Add the User to the SUDO group
Now we need to add the new user to the SUDO group so that it can run commands at the administrator level. Complete this action by running the following command. “usermod -aG sudo username”
Test the User
Run the command “su – username“. This command switches to the new user account, a test drive in this case. Once switched to the new account, run a test command. “sudo ls -la /root”, In this example we list the contents of the “root” directory, this requires root level access to accomplish. If the command is successful, congratulations, you now have a new user capable of root level permissions. Also, open a new Putty session and connect as the new user to confirm remote connectivity.
Disable Root SSH access/Change Port Number
To disable root and change the port number, we need to access the SSH settings file.
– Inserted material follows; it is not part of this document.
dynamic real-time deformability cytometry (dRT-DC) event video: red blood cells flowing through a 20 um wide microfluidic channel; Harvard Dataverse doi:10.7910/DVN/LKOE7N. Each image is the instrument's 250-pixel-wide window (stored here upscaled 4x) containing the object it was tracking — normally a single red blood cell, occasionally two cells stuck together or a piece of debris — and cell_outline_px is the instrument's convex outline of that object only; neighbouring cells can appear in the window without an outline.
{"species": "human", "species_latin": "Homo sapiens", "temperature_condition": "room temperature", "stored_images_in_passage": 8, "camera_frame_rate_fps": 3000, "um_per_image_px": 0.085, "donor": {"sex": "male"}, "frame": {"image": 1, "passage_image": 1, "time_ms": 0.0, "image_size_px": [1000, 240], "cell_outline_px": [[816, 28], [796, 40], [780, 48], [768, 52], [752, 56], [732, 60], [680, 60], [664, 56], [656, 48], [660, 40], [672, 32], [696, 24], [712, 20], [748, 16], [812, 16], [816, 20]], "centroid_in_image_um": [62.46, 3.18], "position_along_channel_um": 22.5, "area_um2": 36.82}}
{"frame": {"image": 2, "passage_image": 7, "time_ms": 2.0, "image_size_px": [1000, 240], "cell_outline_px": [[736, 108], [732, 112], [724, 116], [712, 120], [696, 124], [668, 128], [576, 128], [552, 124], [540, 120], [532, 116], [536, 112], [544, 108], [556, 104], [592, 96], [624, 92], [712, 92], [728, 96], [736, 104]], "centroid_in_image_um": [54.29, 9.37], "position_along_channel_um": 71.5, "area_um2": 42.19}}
This is located at “/etc/ssh/sshd_config”. Access the file using the “nano” text editor program. This program is simple to use, if you are new, avoid the VI/Vim editor. Access the file using the following command. “/etc/ssh/sshd_config”. If you are not in a root session, be sure to append sudo to the beginning, otherwise, you wont be able to save the settings.
Now test your settings by opening another Putty Session. You do not need to close you current running session, in fact I recommend leaving it running. In some cases, you could put the wrong setting in place and your running session will give you an opportunity to fix it.
To change the port number, find the line with labeled “Port 22”. In this example, we will change the port to 54474. Feel free to use a different number if desired, just make sure its not a port commonly used for other services. Next change the the line “PermitRootLogin prohibit-password” to “PermitRootLogin no” Once you have accomplished this, save the file and add the correct port number using the “UFW allow” command. To perform nano commands, ^o = “ctrl+o”. Save is titled “Write Out”, run “Ctril+o” with the file open to save.
Add UFW port and reload SSH
Once you have saved the file, add the port number to the UFW rule list. Once you have done that, reload the SSH service with the “service ssh reload” command. Now connect to the new port number with a new Putty session. If the connection is successful, deny port 22 with a “ufw deny 22” command. Check the status again, you see that 22 is denied. You do not need to worry that other ports are not shown, if its not mentioned, it is blocked.
Security is an important concept, it is central to the protection of your information and any consumers you serve. Take the login security a step further, disable password login and enforce token login only. This creates an even more difficult scenario for hackers to overcome if they take a particular interest in your server. First, generate a key pair with the command “ssh-keygen -t ecdsa”.
You may put the key in any directory. However, make sure you generate the key as the target user and not root. Permission errors can cause the process to fail. Make sure that if you create new directories, that these are created with the target users permission as well. This is easily accomplished in the users home directory at /home/$username/
Now that you have generated the key, you must know inform the SSH application that this key is acceptable. If you forget to do this, the key will not work. Also, be sure to include the port number we changed earlier.
My command: “ssh-copy-id -p 54474 testuser@ubuntu-Server-Demo”
To set this up with Putty and make the process easy, we need to install some additional tools. We need to install putty tools on our server. Furthermore, we will use the Puttygen program that installs with the Putty program. You should not need to install anything extra to use it.